Empowering Sustainable Energy: Leveraging Australia’s Mining Industry to Achieve the UN’s SDG 7

Empowering Sustainable Energy: Leveraging Australia’s Mining Industry to Achieve the UN’s SDG 7

By Christian Heil


The United Nations’ Sustainable Development Goals (SDGs) constitute a framework of 17 global  objectives adopted by all UN member states as part of the 2030 Agenda for Sustainable  Development. These goals encompass a wide range of critical issues, including poverty alleviation, mitigation of climate change, promotion of peace, and ensuring access to justice. Goal 7 specifically  focuses on the need for affordable and clean energy solutions. In order to contribute to this goal, we  can use the research being done in Australia’s mining industry to propose a practical and effective  solution. 

The mining sector plays a pivotal role in providing the essential raw materials for clean energy  technologies, however it also accounts for a significant share of greenhouse gas emissions,  amounting to 10% of the energy-related global total in 2018. Mining operations in Australia are  incredibly remote, and running these mines off anything other than fossil fuels is unrealistic and  impractical. However, a potential solution involves using carbonate mineral formation to offset  these emissions. This method utilises mine tailings (leftover waste materials from the processing of  ore) to facilitate the carbonisation reaction, and the formation of these minerals is a safe and  permanent means of carbon storage. 

Numerous studies have demonstrated the viability of this method. For instance, the Mt Keith nickel mine in Australia has found that its mine tailings are naturally sequestering carbon through the precipitation of a mineral called ‘hydromagnesite’,  which actively absorbs atmospheric CO2 as it forms. This natural process has enabled the Mt Keith mine to offset its greenhouse gas emissions by 11% annually, just by leaving the mine waste out in open air and without any additional human interference. Importantly, the research has concluded that this rate of carbon uptake can be significantly increased  using existing technology, which means a greater  offset for the mine. 

Ultramafic rock tailings, (that is, rocks that are low in silica content), have proven to be particularly  efficient in storing carbon through this mineralisation process. The Mt Keith mine mentioned above,  for example, is situated in such ultramafic rock sequences like olivine cumulate rocks and basalts. 

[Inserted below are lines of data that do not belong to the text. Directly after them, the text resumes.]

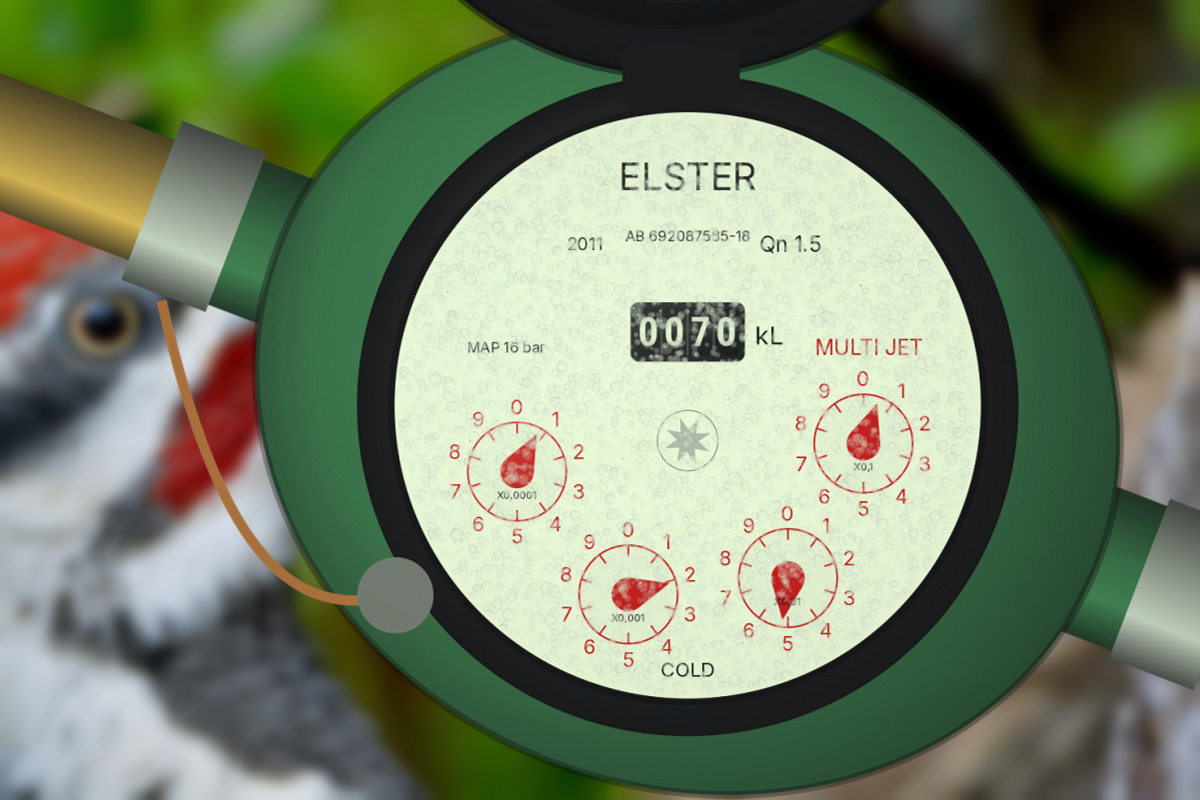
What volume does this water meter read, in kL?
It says 70.0520 kL
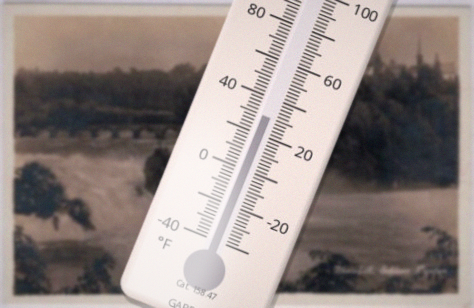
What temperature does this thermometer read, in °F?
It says 30 °F
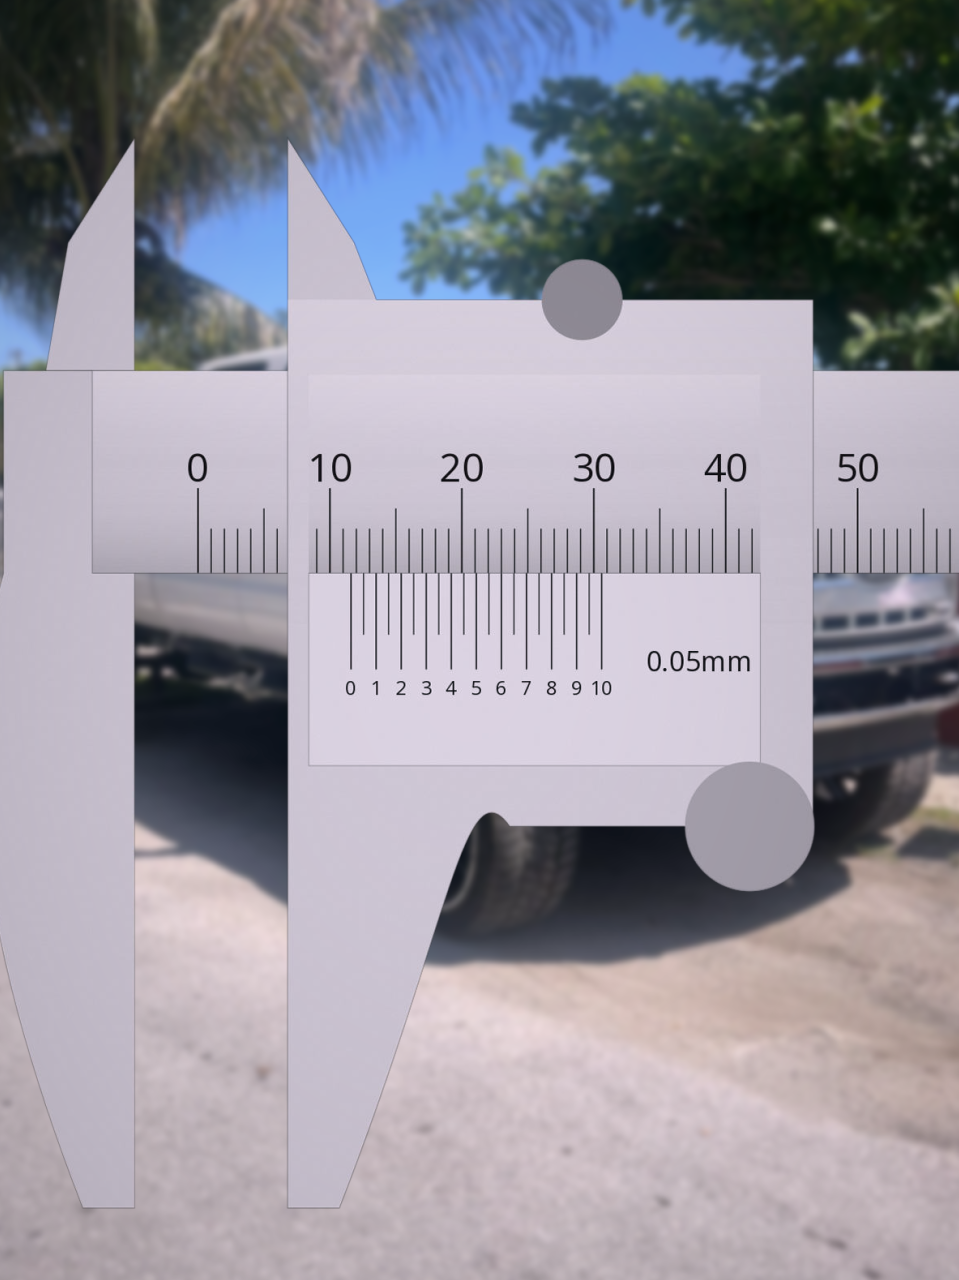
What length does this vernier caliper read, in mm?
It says 11.6 mm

Unfortunately, the widespread adoption of this technique faces financial challenges due to the  current low carbon pricing, and companies aren’t incentivised to implement optimised carbon  sequestration reactors. However, large companies such as BHP are implementing steps to reduce  their carbon footprint, and seeing as how the mine waste is already sequestering atmospheric  carbon passively, it wouldn’t be too much of a stretch to optimise this process for a greater  reduction in net emissions.